British Association for Local History logo

The British Association for Local History (BALH) is a membership organisation that exists to promote the advancement of public education through the study of local history and to encourage and assist the study of local history throughout Great Britain as an academic discipline and as a leisure activity.

==Foundation==
BALH was founded and registered as a charity in England and Wales on 30 September 1982 through an initiative by the National Council of Social Services (now the National Council for Voluntary Organisations) to bring together the work of previously separate organisations in the field. It aims to be the national umbrella organisation for the subject and many local history societies and groups are members of BALH, though others remain outside. People with an interest in local history can also join BALH as individual members.

==Activities==
BALH's activities include the publication of the quarterly journal The Local Historian (first published in 1952), a quarterly magazine Local History News, a quarterly e-newsletter, as well as a number of books and pamphlets on the topic. It also organises an annual lecture, national and regional conferences and guided visits to libraries, museums and institutions such as The National Archives and the College of Arms. The Association also coordinates an annual Local History Day.

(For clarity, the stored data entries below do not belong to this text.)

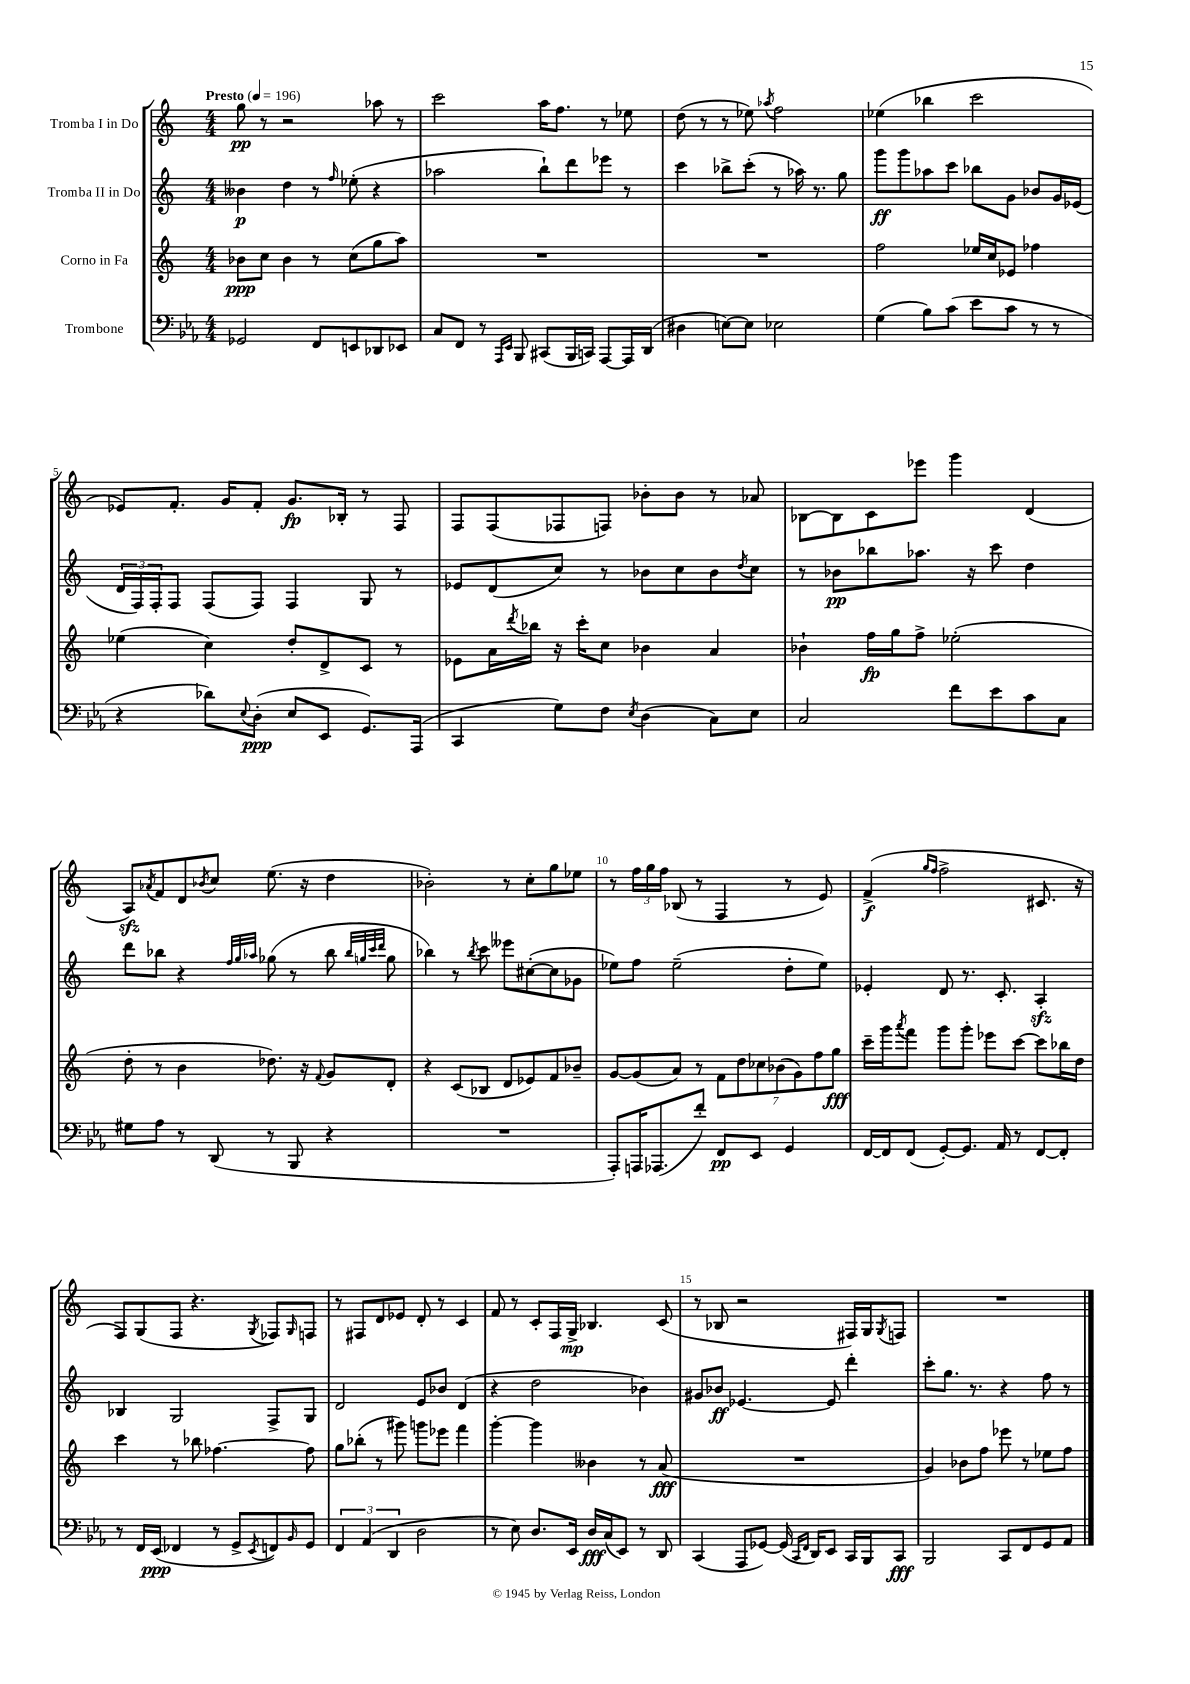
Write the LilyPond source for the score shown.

<<
\new StaffGroup <<
\new Staff = "s0" \with { instrumentName = "Tromba I in Do" } {
    \clef treble \key c \major \numericTimeSignature \time 4/4 \tempo "Presto" 4 = 196
    g''8\pp r8 r2 aes''8 r8 |
    c'''2 a''16 f''8. r8 ees''8 |
    d''8( r8 r8 ees''8) \acciaccatura { aes''8 } f''2 |
    ees''4( bes''4 c'''2 |
    ees'8) f'8.-. g'16 f'8-. g'8.\fp bes16-. r8 f8 |
    f8 f8( fes8 f8) bes'8-. bes'8 r8 aes'8 |
    bes8~ bes8 c'8 ees'''8 g'''4 d'4( |
    a8\sfz) \acciaccatura { aes'8 } f'8 d'8 \acciaccatura { bes'8 } c''8 e''8.( r16 d''4 |
    bes'2-.) r8 c''8-. g''8 ees''8 |
    r8 \tuplet 3/2 { f''16 g''16 f''16 } bes8( r8 f4 r8 e'8) |
    f'4->\f( \grace { g''16 f''16 } f''2-> cis'8. r16 |
    f8) g8( f8 r4. \acciaccatura { g8 } fes8) \grace { g16 } f8 |
    r8 fis8 d'8 ees'8 d'8-. r8 c'4 |
    f'8 r8 c'8-. f16 g16->\mp bes4. c'8( |
    r8 bes8 r2 fis16) g16 \acciaccatura { g8 } f8 |
    R1 \bar "|." |
}
\new Staff = "s1" \with { instrumentName = "Tromba II in Do" } {
    \clef treble \key c \major \numericTimeSignature \time 4/4
    beses'4\p d''4 r8 \grace { f''16 } ees''8-.( r4 |
    aes''2 b''8-!) d'''8 ees'''8 r8 |
    c'''4 bes''8-> c'''8-.( r8 aes''16) r8. g''8 |
    g'''8\ff g'''8 aes''8 c'''8 bes''8 g'8 bes'8 g'16 ees'16( |
    \tuplet 3/2 { d'16 f16) f16-. } f8 f8( f8) f4 g8 r8 |
    ees'8 d'8( c''8) r8 bes'8 c''8 bes'8 \acciaccatura { d''8 } c''8 |
    r8 bes'8\pp bes''8 aes''8. r16 c'''8 d''4 |
    d'''8 bes''8 r4 \grace { f''32 g''32 aes''32 } ges''8( r8 bes''8 \grace { bes''32 g''32 c'''32 d'''32 } g''8 |
    bes''4) r8 \acciaccatura { bes''8 } c'''8 eeses'''8 cis''8~-.( cis''8 ges'8 |
    ees''8) f''8 ees''2--( d''8-. ees''8) |
    ees'4-. d'8 r8. c'8.-. a4-.\sfz |
    bes4 g2 f8-> g8 |
    d'2 e'8 bes'8 d'4( |
    r4 d''2 bes'4) |
    gis'8 bes'8\ff ees'4.~ ees'8 d'''4-. |
    c'''8-. g''8. r8. r4 f''8 r8 \bar "|." |
}
\new Staff = "s2" \with { instrumentName = "Corno in Fa" } {
    \clef treble \key c \major \numericTimeSignature \time 4/4
    bes'8\ppp c''8 bes'4 r8 c''8( g''8 a''8) |
    R1 |
    R1 |
    f''2 ees''16 c''16 ees'8 fes''4 |
    ees''4( c''4) d''8-. d'8-> c'8 r8 |
    ees'8 a'16 \acciaccatura { d'''8 } bes''16 r16 c'''16-. c''8 bes'4 a'4 |
    bes'4-! f''16\fp g''16 f''8-> ees''2-.( |
    d''8-. r8 b'4 des''8.) r16 \appoggiatura { f'8 } g'8 d'8-. |
    r4 c'8( bes8 d'8 ees'8) f'8 bes'8-- |
    g'8~ g'8( a'8) r8 \tuplet 7/4 { f'8 d''8 ces''8 bes'8( g'8) f''8 g''8\fff } |
    c'''16-- g'''16 \acciaccatura { a'''8 } f'''8 g'''8 g'''8-. ees'''8 c'''8~ c'''8 bes''16 d''16 |
    c'''4 r8 bes''8 fes''4.~ fes''8 |
    g''8 bes''8-.( r8 gis'''8) g'''8 ees'''8 f'''4 |
    g'''4~-. g'''4 beses'4 r8 a'8\fff( |
    R1 |
    g'4) bes'8 f''8 ees'''8 r8 ees''8 f''8 \bar "|." |
}
\new Staff = "s3" \with { instrumentName = "Trombone" } {
    \clef bass \key ees \major \numericTimeSignature \time 4/4
    ges,2 f,8 e,8 des,8 ees,8 |
    c8 f,8 r8 \grace { aes,,16 ees,16 } bes,,8 cis,8( bes,,16 c,16) aes,,8~ aes,,16 d,16( |
    dis4 e8~) e8 ees2 |
    g4( bes8) c'8( ees'8 c'8 r8 r8 |
    r4 des'8) \appoggiatura { ees8 } d8-.\ppp( ees8 ees,8 g,8.) aes,,16( |
    c,4 g8) f8 \acciaccatura { ees8 } d4( c8) ees8 |
    c2 f'8 ees'8 c'8 c8 |
    gis8 aes8 r8 d,8( r8 bes,,8 r4 |
    R1 |
    aes,,8-.) a,,16 aes,,8.( f'8-.) f,8\pp ees,8 g,4 |
    f,16~ f,16 f,8( g,8~-.) g,8. aes,16 r8 f,8~ f,8-. |
    r8 f,16 ees,16\ppp( fes,4 r8 g,8-> \acciaccatura { ees,8 } f,8) \grace { bes,16 } g,8 |
    \tuplet 3/2 { f,4 aes,4( d,4 } d2 |
    r8 ees8) d8. ees,16 d16\fff c16( ees,8) r8 d,8 |
    c,4( aes,,8 ges,8~) ges,16( \grace { c,16 f,16 } d,16) ees,8 c,16 bes,,16 c,8\fff |
    bes,,2 c,8 f,8 g,8 aes,8 \bar "|." |
}
>>
>>
\layout { \context { \Score \override BarNumber.break-visibility = ##(#f #t #t) barNumberVisibility = #(every-nth-bar-number-visible 5) } }
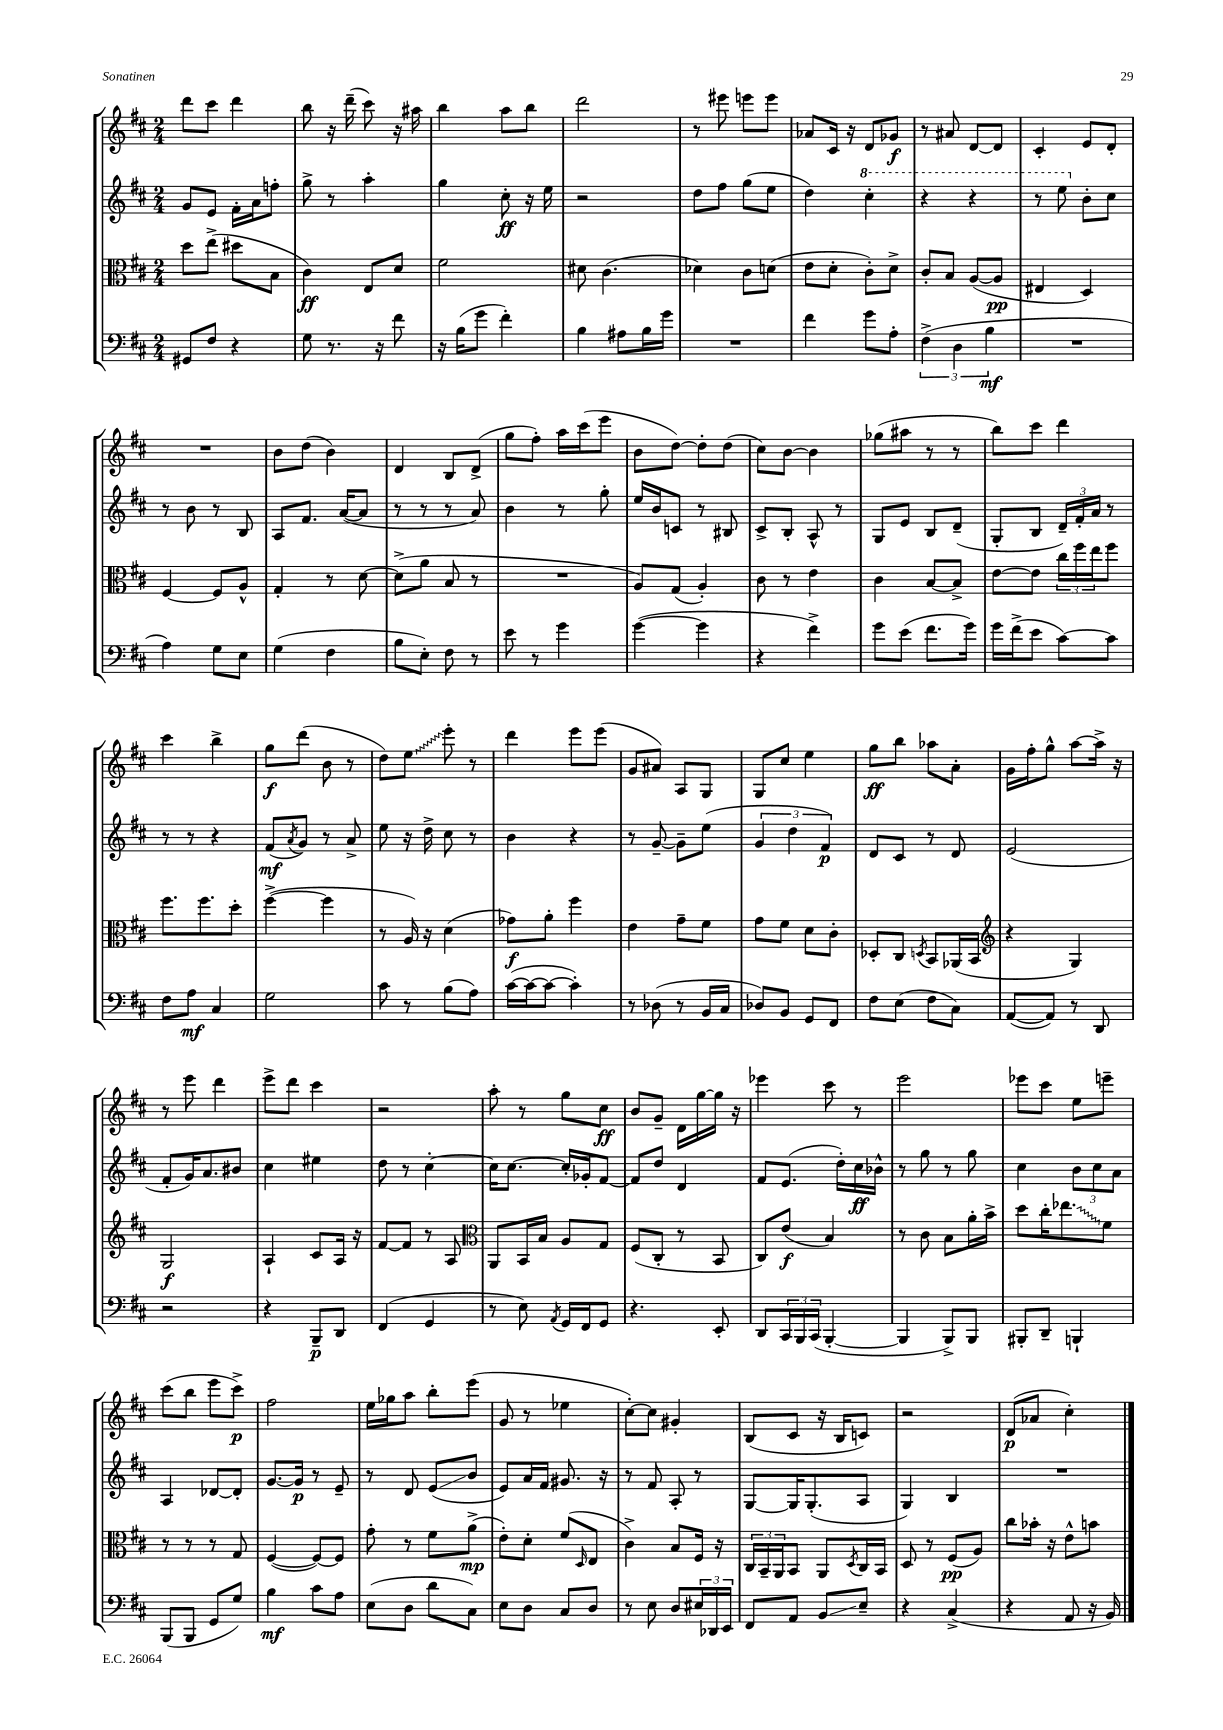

The British Association for Local History also has an education committee that has been active in lobbying the National Curriculum Council to increase the teaching of local history in schools, as well as in preparing courses and publications for teachers.

==Officers==
The Association's president is Professor Caroline Barron of Royal Holloway, University of London. The announcement of her appointment was made at the Association's Local History Day in June 2016. She succeeded David Hey as President, who died in February 2016.